Editor's note: This story has been updated to clarify the spelling of Lannon Heflin's name.

Georgetown ISD trustees approved an update to the district's bell schedule that will go into effect in the 2024-25 school year to ease budgetary concerns around transporting a growing student population.

What you need to know

After two months of gathering feedback from the greater Georgetown community, staff brought forth a recommendation to approve a bell schedule that will have high school students begin class 20 minutes earlier than middle school students.

The move will help the district make better use of existing buses as well as coordinate pickups and drop-offs with increased traffic. By allowing a more optimal use of the district's existing buses, administrators have suggested the move could save the district about $150,000 per year.

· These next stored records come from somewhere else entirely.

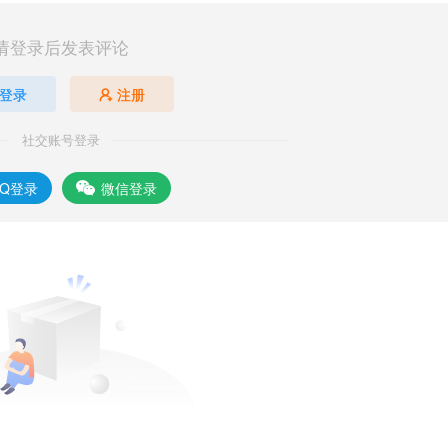
请登录后发表评论
登录
注册
社交账号登录
QQ登录
微信登录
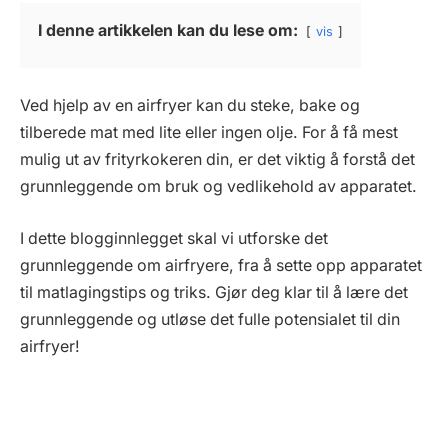
I denne artikkelen kan du lese om:
vis
Ved hjelp av en airfryer kan du steke, bake og
tilberede mat med lite eller ingen olje. For å få mest
mulig ut av frityrkokeren din, er det viktig å forstå det
grunnleggende om bruk og vedlikehold av apparatet.
I dette blogginnlegget skal vi utforske det
grunnleggende om airfryere, fra å sette opp apparatet
til matlagingstips og triks. Gjør deg klar til å lære det
grunnleggende og utløse det fulle potensialet til din
airfryer!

This option was most popular among residents, said Lannon Heflin, GISD's chief of technology and innovation, during the May 20 board meeting in which trustees approved the change.

The details

District documents show the best utilization of GISD's bus fleet would occur with a 15- to 20-minute time difference between middle and high school bell schedules.

The approved bell schedules are as follows:
  • High school: 8:40 a.m.-4 p.m.
  • Middle school: 9 a.m.-4:20 p.m.
  • Elementary school: 7:40 a.m.-3 p.m.
How we got here

Kirby Campbell, GISD's executive director of support services, said during a March 4 board workshop that district staff and administrators were working to identify how to best serve the district's goal of reducing expenditures while maintaining the level of service students and their families have come to expect.

One of the ways the district might reduce some operating costs would be to update its bell schedule, Campbell said.

Currently, middle and high schools start and release at the same time. With the district projected to grow by about 4%—close to 500 students—in the upcoming school year, Campbell said the district is proposing a change to its bell schedule that would see start and end times for middle and high schools staggered to give its existing bus fleet more time to transport a greater number of students without requiring more resources.